Inspire. Empower. Connect. Motivate. Encourage. Uplift. Provoke. Heart-felt writing. That's what you'll find here from me, MAry anne radMAcher. Occasionally I provide something worth laughing about. RSS in lower right hand corner - delivers it to your inbox.
|Posted on February 1, 2016 at 1:25 PM|
Fascinating. You know what you know.
You simply forget that you know.
Connecting to our core passion, remembering and doing what matters, being in alignment with our deepest values are all components of a wildly rewarding life. And then, we get busy. Working. Attending. Responding. Answering. Watching. Saying YES when we long to say NO. In the vortex of all that wild life-weather, we forget what we know.
I remember. I do what matters (most of the time). I remember and I long that my work will help YOU remember.
Ask yourself - "What do I KNOW in my gut that I have been ignoring." Once you answer, do something about that. Will you, please?
|Posted on June 12, 2015 at 10:55 PM|
He’s called “Mr. Brilliant,” for good reason. Some time back John F. Ptak faced A Very Large Medical Issue. Very. Large.
And then...The “How?” of “How can we manage this?” became “How can I accept such
Grand Offers of Help from so many people?” Something I am facing and, by extension, David is facing these days. On his own David’s attitude is very straight forward. David is grateful and he is practical. I say “How? How can I ask or accept all this help?” and he says, “Just say thank you.” John’s instructions had a resonant ring to them.

### Data section
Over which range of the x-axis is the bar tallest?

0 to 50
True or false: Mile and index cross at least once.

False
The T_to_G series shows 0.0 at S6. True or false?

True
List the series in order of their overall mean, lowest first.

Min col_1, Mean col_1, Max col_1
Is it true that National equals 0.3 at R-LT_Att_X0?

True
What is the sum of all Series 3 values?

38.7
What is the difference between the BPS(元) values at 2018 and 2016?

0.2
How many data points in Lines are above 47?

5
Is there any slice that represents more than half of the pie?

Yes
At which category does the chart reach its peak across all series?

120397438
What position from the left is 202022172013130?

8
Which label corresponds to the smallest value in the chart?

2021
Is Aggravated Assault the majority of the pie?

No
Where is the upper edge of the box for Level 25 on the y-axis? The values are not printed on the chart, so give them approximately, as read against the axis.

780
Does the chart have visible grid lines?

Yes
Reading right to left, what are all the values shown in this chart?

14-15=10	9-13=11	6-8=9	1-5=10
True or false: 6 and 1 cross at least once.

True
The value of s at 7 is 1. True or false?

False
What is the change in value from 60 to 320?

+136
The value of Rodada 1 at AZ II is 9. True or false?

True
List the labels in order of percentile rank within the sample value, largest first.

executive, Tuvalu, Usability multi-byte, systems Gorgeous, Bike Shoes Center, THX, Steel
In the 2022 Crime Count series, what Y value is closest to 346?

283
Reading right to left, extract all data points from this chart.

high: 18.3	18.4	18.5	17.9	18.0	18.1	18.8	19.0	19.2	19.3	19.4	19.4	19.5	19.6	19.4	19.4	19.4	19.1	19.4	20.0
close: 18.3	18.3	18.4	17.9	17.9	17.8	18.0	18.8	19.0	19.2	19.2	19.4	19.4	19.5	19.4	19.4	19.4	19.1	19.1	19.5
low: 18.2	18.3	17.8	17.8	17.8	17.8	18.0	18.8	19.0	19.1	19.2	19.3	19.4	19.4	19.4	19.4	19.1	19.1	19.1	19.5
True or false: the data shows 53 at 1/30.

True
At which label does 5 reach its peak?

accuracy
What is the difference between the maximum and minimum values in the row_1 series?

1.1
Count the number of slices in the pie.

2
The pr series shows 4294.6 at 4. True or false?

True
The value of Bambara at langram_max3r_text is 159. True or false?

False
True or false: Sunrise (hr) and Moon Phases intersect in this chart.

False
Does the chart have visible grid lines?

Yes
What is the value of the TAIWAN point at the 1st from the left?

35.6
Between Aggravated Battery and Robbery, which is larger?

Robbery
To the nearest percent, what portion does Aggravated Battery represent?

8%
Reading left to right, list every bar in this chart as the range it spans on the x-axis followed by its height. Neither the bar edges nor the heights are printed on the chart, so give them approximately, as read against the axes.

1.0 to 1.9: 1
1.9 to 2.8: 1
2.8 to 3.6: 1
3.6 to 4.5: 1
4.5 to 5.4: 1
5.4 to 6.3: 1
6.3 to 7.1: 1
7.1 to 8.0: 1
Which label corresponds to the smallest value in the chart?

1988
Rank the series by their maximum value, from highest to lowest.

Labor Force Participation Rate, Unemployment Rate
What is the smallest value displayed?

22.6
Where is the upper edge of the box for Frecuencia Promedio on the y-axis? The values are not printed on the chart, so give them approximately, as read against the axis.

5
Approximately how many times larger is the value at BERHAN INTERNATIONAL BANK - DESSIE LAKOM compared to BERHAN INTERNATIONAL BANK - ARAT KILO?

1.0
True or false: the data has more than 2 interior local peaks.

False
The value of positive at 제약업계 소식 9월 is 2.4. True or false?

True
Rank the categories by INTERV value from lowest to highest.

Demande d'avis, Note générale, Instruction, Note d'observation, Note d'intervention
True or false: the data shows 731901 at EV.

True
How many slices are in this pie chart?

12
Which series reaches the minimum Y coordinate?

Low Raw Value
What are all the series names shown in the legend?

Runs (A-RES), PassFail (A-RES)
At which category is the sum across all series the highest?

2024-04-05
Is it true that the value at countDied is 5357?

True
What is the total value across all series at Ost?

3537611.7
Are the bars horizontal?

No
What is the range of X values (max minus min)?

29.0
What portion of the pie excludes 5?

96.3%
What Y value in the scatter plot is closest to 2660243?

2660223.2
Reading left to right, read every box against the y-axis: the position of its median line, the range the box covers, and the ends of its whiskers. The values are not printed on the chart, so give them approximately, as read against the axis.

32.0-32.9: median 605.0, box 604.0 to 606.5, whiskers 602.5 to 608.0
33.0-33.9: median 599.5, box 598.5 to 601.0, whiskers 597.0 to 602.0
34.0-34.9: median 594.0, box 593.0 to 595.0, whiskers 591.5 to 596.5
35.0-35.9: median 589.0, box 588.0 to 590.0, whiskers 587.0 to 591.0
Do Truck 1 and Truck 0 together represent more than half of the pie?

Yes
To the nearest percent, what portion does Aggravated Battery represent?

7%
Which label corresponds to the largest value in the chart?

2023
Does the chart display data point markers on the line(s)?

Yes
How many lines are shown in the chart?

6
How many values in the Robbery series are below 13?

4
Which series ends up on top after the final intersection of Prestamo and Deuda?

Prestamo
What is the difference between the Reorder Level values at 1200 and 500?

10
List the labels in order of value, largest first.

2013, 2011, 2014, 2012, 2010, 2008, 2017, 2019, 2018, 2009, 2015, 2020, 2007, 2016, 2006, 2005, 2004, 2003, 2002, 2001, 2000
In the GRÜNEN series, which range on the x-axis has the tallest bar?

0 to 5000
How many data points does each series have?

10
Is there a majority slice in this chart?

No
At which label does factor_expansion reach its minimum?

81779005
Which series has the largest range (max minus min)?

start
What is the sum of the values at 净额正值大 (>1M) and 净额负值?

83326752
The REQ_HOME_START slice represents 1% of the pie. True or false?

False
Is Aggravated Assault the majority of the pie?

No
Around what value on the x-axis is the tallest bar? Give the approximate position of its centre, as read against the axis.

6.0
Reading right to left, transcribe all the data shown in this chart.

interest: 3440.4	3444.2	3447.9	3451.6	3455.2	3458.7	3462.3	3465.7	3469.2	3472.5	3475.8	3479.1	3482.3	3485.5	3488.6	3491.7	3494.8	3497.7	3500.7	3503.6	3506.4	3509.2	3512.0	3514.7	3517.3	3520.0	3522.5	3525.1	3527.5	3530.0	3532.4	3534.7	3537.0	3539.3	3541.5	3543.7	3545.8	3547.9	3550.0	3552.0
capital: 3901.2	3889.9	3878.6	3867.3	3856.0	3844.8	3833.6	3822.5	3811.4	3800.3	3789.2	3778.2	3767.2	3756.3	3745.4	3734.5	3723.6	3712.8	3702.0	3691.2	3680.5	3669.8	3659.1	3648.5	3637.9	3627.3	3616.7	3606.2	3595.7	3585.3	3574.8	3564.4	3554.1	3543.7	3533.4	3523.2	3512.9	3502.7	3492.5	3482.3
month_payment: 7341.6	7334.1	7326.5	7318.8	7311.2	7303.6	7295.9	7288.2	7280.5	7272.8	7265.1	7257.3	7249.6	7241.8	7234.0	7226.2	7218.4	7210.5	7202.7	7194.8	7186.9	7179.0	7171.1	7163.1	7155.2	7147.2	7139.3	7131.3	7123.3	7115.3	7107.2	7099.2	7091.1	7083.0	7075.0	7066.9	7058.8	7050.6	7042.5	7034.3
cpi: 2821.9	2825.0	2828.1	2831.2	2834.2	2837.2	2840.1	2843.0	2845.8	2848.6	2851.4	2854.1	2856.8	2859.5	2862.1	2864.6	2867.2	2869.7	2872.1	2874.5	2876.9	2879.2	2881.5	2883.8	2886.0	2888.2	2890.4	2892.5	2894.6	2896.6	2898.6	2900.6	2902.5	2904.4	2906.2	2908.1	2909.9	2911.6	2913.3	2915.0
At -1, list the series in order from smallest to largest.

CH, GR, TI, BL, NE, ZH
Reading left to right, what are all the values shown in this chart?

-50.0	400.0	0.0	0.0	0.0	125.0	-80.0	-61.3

### Work instructions
Reproduce word for word the part of the blog posts starting with "Connecting to our" and going on through "Issue. Very. Large.".

### Response area
Connecting to our core passion, remembering and doing what matters, being in alignment with our deepest values are all components of a wildly rewarding life. And then, we get busy. Working. Attending. Responding. Answering. Watching. Saying YES when we long to say NO. In the vortex of all that wild life-weather, we forget what we know.
I remember. I do what matters (most of the time). I remember and I long that my work will help YOU remember.
Ask yourself - "What do I KNOW in my gut that I have been ignoring." Once you answer, do something about that. Will you, please?
|Posted on June 12, 2015 at 10:55 PM|
He’s called “Mr. Brilliant,” for good reason. Some time back John F. Ptak faced A Very Large Medical Issue. Very. Large.